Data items
• • • •
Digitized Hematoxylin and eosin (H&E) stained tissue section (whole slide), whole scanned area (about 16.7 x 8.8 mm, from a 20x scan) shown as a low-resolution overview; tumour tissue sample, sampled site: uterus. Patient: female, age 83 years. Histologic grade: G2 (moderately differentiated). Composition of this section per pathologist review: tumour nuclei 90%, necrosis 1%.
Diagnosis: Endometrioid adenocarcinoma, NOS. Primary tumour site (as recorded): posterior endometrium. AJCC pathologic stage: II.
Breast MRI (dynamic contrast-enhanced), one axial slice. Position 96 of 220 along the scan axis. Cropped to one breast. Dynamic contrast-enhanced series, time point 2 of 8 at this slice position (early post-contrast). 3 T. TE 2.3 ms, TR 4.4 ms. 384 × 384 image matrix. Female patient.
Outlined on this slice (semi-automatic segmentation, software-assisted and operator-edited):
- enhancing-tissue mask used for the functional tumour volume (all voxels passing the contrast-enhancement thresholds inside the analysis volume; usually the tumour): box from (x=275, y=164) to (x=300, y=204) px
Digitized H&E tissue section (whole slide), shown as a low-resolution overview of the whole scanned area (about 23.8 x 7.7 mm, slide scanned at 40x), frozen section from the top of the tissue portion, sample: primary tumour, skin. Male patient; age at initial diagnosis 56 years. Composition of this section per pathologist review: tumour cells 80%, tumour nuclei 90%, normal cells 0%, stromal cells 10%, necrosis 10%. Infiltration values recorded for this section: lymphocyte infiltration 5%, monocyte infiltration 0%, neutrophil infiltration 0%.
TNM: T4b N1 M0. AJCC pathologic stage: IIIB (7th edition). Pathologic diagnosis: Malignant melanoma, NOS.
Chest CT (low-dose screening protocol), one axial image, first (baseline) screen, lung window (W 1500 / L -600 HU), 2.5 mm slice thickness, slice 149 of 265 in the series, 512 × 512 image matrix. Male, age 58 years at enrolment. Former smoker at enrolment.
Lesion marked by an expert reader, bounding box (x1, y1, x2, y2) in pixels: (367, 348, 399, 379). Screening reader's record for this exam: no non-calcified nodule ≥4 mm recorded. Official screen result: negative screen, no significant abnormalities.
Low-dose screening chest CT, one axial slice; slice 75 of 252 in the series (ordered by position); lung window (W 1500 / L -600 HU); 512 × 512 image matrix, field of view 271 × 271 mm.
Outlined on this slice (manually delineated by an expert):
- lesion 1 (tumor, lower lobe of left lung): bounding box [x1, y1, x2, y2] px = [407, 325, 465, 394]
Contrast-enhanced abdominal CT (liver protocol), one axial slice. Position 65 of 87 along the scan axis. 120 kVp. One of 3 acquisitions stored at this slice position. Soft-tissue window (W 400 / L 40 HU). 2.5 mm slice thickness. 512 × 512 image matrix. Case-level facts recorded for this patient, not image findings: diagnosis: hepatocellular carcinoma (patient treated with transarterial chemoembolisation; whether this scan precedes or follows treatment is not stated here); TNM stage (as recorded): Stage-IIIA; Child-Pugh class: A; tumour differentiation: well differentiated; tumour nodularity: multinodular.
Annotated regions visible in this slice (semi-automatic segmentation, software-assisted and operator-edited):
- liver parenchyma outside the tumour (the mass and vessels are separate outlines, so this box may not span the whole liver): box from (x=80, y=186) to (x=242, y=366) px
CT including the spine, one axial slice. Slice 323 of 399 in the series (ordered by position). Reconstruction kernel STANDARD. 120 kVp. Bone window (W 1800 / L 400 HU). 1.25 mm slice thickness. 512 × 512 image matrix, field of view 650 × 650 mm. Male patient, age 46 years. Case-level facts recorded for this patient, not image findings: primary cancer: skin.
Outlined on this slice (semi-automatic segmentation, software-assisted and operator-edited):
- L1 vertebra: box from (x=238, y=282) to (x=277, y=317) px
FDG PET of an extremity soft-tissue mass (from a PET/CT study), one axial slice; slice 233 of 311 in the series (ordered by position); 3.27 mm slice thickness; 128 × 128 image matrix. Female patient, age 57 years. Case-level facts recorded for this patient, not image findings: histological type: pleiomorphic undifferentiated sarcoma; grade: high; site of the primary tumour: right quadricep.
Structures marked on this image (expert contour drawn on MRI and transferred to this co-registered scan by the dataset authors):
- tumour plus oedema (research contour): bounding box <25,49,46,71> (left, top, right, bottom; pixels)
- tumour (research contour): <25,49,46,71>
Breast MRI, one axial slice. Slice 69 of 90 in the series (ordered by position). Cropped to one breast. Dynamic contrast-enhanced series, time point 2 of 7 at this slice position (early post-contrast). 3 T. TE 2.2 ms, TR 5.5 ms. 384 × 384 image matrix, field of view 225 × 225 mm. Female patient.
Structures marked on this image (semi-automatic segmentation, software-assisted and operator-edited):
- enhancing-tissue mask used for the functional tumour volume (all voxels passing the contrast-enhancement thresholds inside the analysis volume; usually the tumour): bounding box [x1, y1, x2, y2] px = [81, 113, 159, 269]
• • • •
PROBLEM DETAILS
Output each of the records exactly as it stands above.

RESPONSE BOX
Digitized Hematoxylin and eosin (H&E) stained tissue section (whole slide), whole scanned area (about 16.7 x 8.8 mm, from a 20x scan) shown as a low-resolution overview; tumour tissue sample, sampled site: uterus. Patient: female, age 83 years. Histologic grade: G2 (moderately differentiated). Composition of this section per pathologist review: tumour nuclei 90%, necrosis 1%.
Diagnosis: Endometrioid adenocarcinoma, NOS. Primary tumour site (as recorded): posterior endometrium. AJCC pathologic stage: II.
Breast MRI (dynamic contrast-enhanced), one axial slice. Position 96 of 220 along the scan axis. Cropped to one breast. Dynamic contrast-enhanced series, time point 2 of 8 at this slice position (early post-contrast). 3 T. TE 2.3 ms, TR 4.4 ms. 384 × 384 image matrix. Female patient.
Outlined on this slice (semi-automatic segmentation, software-assisted and operator-edited):
- enhancing-tissue mask used for the functional tumour volume (all voxels passing the contrast-enhancement thresholds inside the analysis volume; usually the tumour): box from (x=275, y=164) to (x=300, y=204) px
Digitized H&E tissue section (whole slide), shown as a low-resolution overview of the whole scanned area (about 23.8 x 7.7 mm, slide scanned at 40x), frozen section from the top of the tissue portion, sample: primary tumour, skin. Male patient; age at initial diagnosis 56 years. Composition of this section per pathologist review: tumour cells 80%, tumour nuclei 90%, normal cells 0%, stromal cells 10%, necrosis 10%. Infiltration values recorded for this section: lymphocyte infiltration 5%, monocyte infiltration 0%, neutrophil infiltration 0%.
TNM: T4b N1 M0. AJCC pathologic stage: IIIB (7th edition). Pathologic diagnosis: Malignant melanoma, NOS.
Chest CT (low-dose screening protocol), one axial image, first (baseline) screen, lung window (W 1500 / L -600 HU), 2.5 mm slice thickness, slice 149 of 265 in the series, 512 × 512 image matrix. Male, age 58 years at enrolment. Former smoker at enrolment.
Lesion marked by an expert reader, bounding box (x1, y1, x2, y2) in pixels: (367, 348, 399, 379). Screening reader's record for this exam: no non-calcified nodule ≥4 mm recorded. Official screen result: negative screen, no significant abnormalities.
Low-dose screening chest CT, one axial slice; slice 75 of 252 in the series (ordered by position); lung window (W 1500 / L -600 HU); 512 × 512 image matrix, field of view 271 × 271 mm.
Outlined on this slice (manually delineated by an expert):
- lesion 1 (tumor, lower lobe of left lung): bounding box [x1, y1, x2, y2] px = [407, 325, 465, 394]
Contrast-enhanced abdominal CT (liver protocol), one axial slice. Position 65 of 87 along the scan axis. 120 kVp. One of 3 acquisitions stored at this slice position. Soft-tissue window (W 400 / L 40 HU). 2.5 mm slice thickness. 512 × 512 image matrix. Case-level facts recorded for this patient, not image findings: diagnosis: hepatocellular carcinoma (patient treated with transarterial chemoembolisation; whether this scan precedes or follows treatment is not stated here); TNM stage (as recorded): Stage-IIIA; Child-Pugh class: A; tumour differentiation: well differentiated; tumour nodularity: multinodular.
Annotated regions visible in this slice (semi-automatic segmentation, software-assisted and operator-edited):
- liver parenchyma outside the tumour (the mass and vessels are separate outlines, so this box may not span the whole liver): box from (x=80, y=186) to (x=242, y=366) px
CT including the spine, one axial slice. Slice 323 of 399 in the series (ordered by position). Reconstruction kernel STANDARD. 120 kVp. Bone window (W 1800 / L 400 HU). 1.25 mm slice thickness. 512 × 512 image matrix, field of view 650 × 650 mm. Male patient, age 46 years. Case-level facts recorded for this patient, not image findings: primary cancer: skin.
Outlined on this slice (semi-automatic segmentation, software-assisted and operator-edited):
- L1 vertebra: box from (x=238, y=282) to (x=277, y=317) px
FDG PET of an extremity soft-tissue mass (from a PET/CT study), one axial slice; slice 233 of 311 in the series (ordered by position); 3.27 mm slice thickness; 128 × 128 image matrix. Female patient, age 57 years. Case-level facts recorded for this patient, not image findings: histological type: pleiomorphic undifferentiated sarcoma; grade: high; site of the primary tumour: right quadricep.
Structures marked on this image (expert contour drawn on MRI and transferred to this co-registered scan by the dataset authors):
- tumour plus oedema (research contour): bounding box <25,49,46,71> (left, top, right, bottom; pixels)
- tumour (research contour): <25,49,46,71>
Breast MRI, one axial slice. Slice 69 of 90 in the series (ordered by position). Cropped to one breast. Dynamic contrast-enhanced series, time point 2 of 7 at this slice position (early post-contrast). 3 T. TE 2.2 ms, TR 5.5 ms. 384 × 384 image matrix, field of view 225 × 225 mm. Female patient.
Structures marked on this image (semi-automatic segmentation, software-assisted and operator-edited):
- enhancing-tissue mask used for the functional tumour volume (all voxels passing the contrast-enhancement thresholds inside the analysis volume; usually the tumour): bounding box [x1, y1, x2, y2] px = [81, 113, 159, 269]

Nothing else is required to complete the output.